===== Record excerpts =====

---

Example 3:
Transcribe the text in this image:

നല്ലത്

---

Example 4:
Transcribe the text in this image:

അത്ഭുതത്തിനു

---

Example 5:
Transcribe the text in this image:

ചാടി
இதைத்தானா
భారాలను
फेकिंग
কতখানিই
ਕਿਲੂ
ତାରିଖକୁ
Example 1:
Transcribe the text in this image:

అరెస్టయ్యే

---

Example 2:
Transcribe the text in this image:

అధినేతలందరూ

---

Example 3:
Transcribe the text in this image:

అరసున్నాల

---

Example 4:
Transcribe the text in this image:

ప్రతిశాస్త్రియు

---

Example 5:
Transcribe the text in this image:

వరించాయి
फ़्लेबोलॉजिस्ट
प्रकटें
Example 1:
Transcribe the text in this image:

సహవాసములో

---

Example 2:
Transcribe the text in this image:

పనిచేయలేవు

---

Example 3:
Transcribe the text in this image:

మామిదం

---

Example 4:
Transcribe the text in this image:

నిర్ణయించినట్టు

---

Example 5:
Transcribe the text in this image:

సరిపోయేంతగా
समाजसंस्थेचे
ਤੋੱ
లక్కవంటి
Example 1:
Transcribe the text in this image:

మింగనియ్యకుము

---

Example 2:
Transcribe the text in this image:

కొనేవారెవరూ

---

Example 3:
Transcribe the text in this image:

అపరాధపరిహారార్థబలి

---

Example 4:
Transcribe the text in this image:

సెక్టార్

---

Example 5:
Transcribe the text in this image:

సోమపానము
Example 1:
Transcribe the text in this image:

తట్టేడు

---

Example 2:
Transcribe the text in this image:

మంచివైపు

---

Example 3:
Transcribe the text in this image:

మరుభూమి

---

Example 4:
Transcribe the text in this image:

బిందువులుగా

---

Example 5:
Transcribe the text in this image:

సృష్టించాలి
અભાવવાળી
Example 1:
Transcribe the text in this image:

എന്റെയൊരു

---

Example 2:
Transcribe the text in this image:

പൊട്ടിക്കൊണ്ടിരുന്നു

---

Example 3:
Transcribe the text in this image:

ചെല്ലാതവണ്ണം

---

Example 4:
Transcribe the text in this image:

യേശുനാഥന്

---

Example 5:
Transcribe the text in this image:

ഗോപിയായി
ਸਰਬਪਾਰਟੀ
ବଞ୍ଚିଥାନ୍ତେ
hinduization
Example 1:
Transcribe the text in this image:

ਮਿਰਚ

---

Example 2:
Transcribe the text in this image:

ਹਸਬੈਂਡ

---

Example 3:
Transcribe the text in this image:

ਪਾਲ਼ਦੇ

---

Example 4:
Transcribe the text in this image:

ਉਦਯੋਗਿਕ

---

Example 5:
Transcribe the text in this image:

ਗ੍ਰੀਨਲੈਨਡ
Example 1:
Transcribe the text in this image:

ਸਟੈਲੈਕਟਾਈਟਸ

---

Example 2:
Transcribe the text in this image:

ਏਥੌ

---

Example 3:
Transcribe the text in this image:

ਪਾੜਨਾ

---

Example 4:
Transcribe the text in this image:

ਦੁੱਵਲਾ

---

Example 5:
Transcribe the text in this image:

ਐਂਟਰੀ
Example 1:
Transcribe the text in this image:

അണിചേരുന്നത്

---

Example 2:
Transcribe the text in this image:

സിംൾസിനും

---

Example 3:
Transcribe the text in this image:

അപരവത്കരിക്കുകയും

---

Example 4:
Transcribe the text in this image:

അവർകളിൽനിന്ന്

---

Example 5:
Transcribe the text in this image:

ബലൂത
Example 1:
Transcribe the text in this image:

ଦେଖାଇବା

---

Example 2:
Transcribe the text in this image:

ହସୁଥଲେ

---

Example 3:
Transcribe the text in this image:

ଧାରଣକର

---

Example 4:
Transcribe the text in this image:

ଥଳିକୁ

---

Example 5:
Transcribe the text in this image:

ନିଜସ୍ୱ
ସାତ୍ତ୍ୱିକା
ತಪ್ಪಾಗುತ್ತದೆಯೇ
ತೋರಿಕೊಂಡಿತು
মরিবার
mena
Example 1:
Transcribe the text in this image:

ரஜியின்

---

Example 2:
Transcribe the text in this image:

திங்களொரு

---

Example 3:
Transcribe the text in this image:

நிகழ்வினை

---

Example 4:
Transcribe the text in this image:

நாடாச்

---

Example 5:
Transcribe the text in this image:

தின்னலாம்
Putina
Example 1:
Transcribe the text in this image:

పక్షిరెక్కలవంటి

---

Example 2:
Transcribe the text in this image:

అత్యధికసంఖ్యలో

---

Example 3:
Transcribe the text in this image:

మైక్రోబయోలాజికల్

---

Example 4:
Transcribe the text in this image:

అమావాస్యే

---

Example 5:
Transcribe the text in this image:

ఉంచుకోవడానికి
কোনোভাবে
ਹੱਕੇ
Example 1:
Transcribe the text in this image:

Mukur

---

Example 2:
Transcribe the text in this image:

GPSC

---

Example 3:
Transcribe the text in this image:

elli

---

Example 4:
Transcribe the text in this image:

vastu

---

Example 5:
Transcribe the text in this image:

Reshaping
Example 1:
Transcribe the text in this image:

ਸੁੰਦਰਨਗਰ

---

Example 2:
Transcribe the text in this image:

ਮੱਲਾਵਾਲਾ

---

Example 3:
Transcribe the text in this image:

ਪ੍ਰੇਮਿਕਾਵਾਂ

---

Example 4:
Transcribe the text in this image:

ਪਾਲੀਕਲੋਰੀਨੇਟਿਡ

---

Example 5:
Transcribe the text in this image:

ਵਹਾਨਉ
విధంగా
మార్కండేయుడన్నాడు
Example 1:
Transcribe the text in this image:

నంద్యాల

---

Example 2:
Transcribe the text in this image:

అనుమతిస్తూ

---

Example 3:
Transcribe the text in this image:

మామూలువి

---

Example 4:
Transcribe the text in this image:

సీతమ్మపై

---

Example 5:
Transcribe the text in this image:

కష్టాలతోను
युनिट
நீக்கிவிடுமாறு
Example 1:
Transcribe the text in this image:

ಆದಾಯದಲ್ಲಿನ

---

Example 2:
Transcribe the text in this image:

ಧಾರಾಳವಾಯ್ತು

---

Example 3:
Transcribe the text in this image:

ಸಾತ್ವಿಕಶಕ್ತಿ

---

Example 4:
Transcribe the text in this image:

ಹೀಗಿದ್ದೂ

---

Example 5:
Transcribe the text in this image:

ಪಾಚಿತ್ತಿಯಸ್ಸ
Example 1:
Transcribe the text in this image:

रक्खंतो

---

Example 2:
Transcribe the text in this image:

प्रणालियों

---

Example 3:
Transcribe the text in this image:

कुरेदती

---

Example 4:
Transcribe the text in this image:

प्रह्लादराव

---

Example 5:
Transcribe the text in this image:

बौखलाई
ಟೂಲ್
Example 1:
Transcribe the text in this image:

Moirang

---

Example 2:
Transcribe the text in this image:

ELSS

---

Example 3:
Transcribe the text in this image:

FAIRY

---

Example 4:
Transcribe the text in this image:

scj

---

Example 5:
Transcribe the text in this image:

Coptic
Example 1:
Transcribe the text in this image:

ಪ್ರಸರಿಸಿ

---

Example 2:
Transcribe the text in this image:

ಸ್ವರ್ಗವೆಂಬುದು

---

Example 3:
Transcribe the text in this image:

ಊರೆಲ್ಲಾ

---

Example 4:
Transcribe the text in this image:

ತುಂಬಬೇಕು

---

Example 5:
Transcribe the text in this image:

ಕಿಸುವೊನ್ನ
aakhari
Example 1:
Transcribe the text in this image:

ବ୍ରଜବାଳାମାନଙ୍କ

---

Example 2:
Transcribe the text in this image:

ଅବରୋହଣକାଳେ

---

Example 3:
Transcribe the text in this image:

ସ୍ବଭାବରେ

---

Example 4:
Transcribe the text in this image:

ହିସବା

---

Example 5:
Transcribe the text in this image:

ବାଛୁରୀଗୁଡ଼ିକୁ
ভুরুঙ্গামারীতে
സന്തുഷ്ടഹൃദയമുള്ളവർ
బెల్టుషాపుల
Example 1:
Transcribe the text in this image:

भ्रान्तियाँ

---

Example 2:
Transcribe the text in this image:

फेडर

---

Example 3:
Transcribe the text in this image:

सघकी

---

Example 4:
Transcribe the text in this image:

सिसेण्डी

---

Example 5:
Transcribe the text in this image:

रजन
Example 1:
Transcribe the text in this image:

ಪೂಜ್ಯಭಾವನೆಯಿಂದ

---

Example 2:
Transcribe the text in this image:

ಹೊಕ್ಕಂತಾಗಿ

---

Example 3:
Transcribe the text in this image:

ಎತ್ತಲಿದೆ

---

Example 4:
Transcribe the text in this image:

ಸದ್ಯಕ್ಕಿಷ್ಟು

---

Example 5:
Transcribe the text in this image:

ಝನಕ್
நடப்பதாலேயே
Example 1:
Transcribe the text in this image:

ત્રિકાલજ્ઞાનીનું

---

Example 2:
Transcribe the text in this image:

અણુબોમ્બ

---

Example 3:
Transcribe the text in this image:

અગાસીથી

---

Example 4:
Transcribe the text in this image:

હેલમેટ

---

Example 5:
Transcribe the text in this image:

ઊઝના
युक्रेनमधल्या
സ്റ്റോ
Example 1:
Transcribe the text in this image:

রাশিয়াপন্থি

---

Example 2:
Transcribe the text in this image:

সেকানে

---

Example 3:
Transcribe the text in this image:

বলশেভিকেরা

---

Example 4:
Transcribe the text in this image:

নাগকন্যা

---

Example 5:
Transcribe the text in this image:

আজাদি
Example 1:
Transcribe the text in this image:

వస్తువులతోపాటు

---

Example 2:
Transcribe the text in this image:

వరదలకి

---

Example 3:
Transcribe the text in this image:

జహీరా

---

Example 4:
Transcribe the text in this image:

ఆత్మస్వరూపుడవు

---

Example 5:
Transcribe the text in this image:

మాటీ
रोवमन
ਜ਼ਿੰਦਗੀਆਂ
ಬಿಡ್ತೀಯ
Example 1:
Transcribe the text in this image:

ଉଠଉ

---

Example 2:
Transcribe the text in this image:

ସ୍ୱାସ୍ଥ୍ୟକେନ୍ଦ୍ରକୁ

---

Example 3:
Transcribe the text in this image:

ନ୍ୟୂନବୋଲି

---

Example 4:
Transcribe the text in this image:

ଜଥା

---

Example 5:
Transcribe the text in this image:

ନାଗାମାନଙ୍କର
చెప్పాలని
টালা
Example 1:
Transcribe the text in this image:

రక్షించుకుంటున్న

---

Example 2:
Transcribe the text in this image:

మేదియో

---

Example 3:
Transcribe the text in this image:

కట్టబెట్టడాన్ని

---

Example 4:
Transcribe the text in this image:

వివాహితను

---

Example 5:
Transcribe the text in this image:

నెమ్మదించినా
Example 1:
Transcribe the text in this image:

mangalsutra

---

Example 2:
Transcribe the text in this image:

=====

Please copy, unchanged, the stretch from the start of the material through the line containing "నిర్ణయించినట్టు".

---

Example 3:
Transcribe the text in this image:

നല്ലത്

---

Example 4:
Transcribe the text in this image:

അത്ഭുതത്തിനു

---

Example 5:
Transcribe the text in this image:

ചാടി
இதைத்தானா
భారాలను
फेकिंग
কতখানিই
ਕਿਲੂ
ତାରିଖକୁ
Example 1:
Transcribe the text in this image:

అరెస్టయ్యే

---

Example 2:
Transcribe the text in this image:

అధినేతలందరూ

---

Example 3:
Transcribe the text in this image:

అరసున్నాల

---

Example 4:
Transcribe the text in this image:

ప్రతిశాస్త్రియు

---

Example 5:
Transcribe the text in this image:

వరించాయి
फ़्लेबोलॉजिस्ट
प्रकटें
Example 1:
Transcribe the text in this image:

సహవాసములో

---

Example 2:
Transcribe the text in this image:

పనిచేయలేవు

---

Example 3:
Transcribe the text in this image:

మామిదం

---

Example 4:
Transcribe the text in this image:

నిర్ణయించినట్టు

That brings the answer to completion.